====== Task material
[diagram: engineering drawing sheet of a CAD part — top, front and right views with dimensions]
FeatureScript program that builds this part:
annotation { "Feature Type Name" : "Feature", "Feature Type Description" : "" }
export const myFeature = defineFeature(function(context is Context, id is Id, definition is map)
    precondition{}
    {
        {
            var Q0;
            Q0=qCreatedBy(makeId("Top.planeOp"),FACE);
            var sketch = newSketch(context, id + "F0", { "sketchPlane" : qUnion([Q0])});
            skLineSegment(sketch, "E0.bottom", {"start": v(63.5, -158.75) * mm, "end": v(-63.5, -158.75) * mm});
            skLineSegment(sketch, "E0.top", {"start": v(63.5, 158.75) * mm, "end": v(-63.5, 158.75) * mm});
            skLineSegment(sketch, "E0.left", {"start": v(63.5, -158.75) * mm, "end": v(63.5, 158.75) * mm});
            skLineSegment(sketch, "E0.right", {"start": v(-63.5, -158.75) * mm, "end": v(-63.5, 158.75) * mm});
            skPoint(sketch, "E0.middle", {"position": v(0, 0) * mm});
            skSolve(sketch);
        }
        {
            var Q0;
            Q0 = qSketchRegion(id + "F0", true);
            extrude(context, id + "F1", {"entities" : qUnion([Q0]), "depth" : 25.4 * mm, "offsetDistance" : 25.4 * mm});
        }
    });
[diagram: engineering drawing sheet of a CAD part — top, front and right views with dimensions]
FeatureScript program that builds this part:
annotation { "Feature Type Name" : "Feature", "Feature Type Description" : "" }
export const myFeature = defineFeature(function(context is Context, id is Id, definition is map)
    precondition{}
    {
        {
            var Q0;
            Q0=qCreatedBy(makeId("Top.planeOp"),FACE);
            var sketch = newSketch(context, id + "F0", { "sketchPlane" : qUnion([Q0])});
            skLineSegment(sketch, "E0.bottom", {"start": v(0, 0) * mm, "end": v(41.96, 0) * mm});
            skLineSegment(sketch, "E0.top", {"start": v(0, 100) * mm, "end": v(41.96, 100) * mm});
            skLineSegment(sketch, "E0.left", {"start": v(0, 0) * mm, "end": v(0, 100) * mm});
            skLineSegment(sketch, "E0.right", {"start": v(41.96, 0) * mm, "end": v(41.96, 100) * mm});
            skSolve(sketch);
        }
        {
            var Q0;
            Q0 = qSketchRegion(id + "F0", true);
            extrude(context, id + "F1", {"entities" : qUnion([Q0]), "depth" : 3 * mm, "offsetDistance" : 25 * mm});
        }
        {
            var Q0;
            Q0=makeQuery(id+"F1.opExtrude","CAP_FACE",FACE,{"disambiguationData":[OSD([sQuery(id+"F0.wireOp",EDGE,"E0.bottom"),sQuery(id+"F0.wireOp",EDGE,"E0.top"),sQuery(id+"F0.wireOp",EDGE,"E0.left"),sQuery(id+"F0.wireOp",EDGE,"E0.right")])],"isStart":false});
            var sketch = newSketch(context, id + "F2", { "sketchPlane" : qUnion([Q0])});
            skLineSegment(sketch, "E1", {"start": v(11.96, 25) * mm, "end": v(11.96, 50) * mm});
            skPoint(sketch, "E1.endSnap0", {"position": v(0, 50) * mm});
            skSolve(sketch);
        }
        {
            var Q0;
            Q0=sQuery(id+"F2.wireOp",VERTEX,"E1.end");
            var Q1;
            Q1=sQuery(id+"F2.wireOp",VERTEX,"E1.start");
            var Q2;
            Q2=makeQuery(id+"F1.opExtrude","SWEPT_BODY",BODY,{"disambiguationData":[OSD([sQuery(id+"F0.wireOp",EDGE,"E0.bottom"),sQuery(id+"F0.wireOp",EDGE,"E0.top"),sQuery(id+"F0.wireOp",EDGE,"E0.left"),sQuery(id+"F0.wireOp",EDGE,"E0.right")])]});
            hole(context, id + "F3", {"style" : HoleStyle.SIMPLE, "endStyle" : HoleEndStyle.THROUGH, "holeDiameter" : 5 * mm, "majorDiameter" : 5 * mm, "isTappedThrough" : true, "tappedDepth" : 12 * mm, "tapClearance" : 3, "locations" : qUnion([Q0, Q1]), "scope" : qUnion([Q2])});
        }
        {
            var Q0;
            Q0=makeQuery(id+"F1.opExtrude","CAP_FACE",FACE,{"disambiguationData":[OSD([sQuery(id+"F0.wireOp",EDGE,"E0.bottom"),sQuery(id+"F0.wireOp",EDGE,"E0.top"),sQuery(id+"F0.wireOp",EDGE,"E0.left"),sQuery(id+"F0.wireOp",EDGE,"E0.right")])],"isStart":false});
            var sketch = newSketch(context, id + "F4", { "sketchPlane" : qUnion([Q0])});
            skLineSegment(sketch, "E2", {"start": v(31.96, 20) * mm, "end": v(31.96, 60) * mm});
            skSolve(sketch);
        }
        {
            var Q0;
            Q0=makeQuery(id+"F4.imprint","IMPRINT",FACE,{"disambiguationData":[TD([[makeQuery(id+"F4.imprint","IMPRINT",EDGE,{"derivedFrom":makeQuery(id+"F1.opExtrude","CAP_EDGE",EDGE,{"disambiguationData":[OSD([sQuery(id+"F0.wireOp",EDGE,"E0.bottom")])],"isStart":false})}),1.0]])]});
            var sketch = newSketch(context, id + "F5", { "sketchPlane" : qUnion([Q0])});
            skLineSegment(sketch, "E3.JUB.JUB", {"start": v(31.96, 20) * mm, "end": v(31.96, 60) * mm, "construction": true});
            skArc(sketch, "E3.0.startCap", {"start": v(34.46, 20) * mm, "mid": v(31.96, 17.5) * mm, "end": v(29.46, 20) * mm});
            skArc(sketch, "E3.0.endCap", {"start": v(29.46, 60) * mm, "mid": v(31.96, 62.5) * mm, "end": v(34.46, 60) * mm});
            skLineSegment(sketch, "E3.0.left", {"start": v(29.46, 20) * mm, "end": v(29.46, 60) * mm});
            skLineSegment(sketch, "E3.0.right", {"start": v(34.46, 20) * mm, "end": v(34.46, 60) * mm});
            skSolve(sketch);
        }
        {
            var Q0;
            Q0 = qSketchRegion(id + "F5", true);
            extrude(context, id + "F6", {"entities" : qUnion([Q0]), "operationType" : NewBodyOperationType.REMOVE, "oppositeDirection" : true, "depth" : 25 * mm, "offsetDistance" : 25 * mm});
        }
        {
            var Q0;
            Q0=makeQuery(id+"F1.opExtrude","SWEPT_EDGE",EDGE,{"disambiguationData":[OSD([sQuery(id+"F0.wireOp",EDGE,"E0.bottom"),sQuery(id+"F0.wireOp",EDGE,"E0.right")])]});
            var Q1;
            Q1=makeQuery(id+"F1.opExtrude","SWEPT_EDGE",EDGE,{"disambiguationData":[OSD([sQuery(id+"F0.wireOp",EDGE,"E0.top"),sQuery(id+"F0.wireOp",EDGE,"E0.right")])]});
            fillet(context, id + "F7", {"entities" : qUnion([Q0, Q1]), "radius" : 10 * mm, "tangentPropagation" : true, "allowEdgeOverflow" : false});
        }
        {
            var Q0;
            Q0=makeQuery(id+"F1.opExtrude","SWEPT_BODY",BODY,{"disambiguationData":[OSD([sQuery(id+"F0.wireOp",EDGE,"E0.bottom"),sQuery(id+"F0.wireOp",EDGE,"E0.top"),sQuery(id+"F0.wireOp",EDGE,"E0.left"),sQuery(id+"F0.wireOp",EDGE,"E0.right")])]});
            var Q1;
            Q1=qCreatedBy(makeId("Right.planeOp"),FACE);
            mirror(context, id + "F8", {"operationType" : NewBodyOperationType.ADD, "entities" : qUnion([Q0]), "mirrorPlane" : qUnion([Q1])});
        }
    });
============
Pick out every line in the records that contains the word "operationType", matching case exactly.

> Result for this exercise
            extrude(context, id + "F6", {"entities" : qUnion([Q0]), "operationType" : NewBodyOperationType.REMOVE, "oppositeDirection" : true, "depth" : 25 * mm, "offsetDistance" : 25 * mm});
            mirror(context, id + "F8", {"operationType" : NewBodyOperationType.ADD, "entities" : qUnion([Q0]), "mirrorPlane" : qUnion([Q1])});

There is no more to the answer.